In deze zaak heeft de Centrale Raad van Beroep op 19 januari 2021 uitspraak gedaan in het hoger beroep van appellant tegen een besluit van het college van burgemeester en wethouders van Rotterdam. Appellant ontving sinds 24 februari 2017 bijstand op grond van de Participatiewet (PW). Na een rechtmatigheidsonderzoek door de gemeente Rotterdam, waarbij kasstortingen en bijschrijvingen op de bankrekeningen van appellant werden geconstateerd, heeft het college besloten de bijstand van appellant te herzien en een bedrag van € 3.225,58 terug te vorderen. Appellant heeft hiertegen bezwaar gemaakt, maar de rechtbank heeft het beroep tegen het bestreden besluit gedeeltelijk gegrond verklaard en de terugvordering vastgesteld op € 2.808,57.
In hoger beroep heeft appellant aangevoerd dat hij de inlichtingenverplichting niet heeft geschonden, omdat de stortingen en bijschrijvingen niet als inkomen kunnen worden aangemerkt. De Raad heeft echter geoordeeld dat appellant niet aannemelijk heeft gemaakt dat de stortingen en bijschrijvingen niet als inkomen moeten worden beschouwd.

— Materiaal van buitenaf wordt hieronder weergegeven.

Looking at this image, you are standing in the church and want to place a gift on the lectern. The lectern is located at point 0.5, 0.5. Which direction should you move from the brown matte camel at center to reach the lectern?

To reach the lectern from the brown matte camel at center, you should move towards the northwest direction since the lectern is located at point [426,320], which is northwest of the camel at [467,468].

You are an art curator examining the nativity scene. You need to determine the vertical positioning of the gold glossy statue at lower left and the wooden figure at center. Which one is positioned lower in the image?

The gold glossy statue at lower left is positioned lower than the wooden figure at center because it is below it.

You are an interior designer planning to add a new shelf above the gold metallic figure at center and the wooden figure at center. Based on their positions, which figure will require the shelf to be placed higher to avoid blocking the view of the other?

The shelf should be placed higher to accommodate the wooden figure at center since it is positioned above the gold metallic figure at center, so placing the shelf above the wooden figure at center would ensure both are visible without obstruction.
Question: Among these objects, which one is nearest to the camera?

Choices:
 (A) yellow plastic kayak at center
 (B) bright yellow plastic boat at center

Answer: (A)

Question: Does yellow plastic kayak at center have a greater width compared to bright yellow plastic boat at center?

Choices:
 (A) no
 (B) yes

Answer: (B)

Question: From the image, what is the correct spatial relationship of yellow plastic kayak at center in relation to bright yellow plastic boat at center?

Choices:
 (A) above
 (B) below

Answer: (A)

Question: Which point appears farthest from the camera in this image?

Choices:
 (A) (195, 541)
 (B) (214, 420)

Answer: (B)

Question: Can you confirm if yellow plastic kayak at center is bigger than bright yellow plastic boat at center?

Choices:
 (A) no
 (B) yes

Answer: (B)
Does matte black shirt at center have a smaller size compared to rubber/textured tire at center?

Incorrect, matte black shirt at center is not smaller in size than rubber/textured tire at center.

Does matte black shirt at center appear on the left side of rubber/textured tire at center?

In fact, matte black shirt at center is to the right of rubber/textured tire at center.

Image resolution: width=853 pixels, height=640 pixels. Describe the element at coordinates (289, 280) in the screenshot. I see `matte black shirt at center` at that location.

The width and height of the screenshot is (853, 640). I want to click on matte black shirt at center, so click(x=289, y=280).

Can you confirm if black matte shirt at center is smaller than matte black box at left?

De Raad heeft vastgesteld dat de stortingen en bijschrijvingen op de bankrekeningen van appellant in beginsel tot zijn middelen worden gerekend, en dat appellant deze had moeten melden. De Raad heeft de aangevallen uitspraak vernietigd voor zover het de hoogte van de terugvordering betreft en het college opgedragen een nieuwe beslissing te nemen op het bezwaar van appellant.
Daarnaast heeft de Raad het college veroordeeld tot vergoeding van wettelijke rente over het terug te vorderen bedrag en de kosten van de procedure aan appellant vergoed. De uitspraak benadrukt de verplichting van bijstandsontvangers om alle relevante financiële gegevens te melden en de reikwijdte van het begrip inkomen in het kader van de Participatiewet.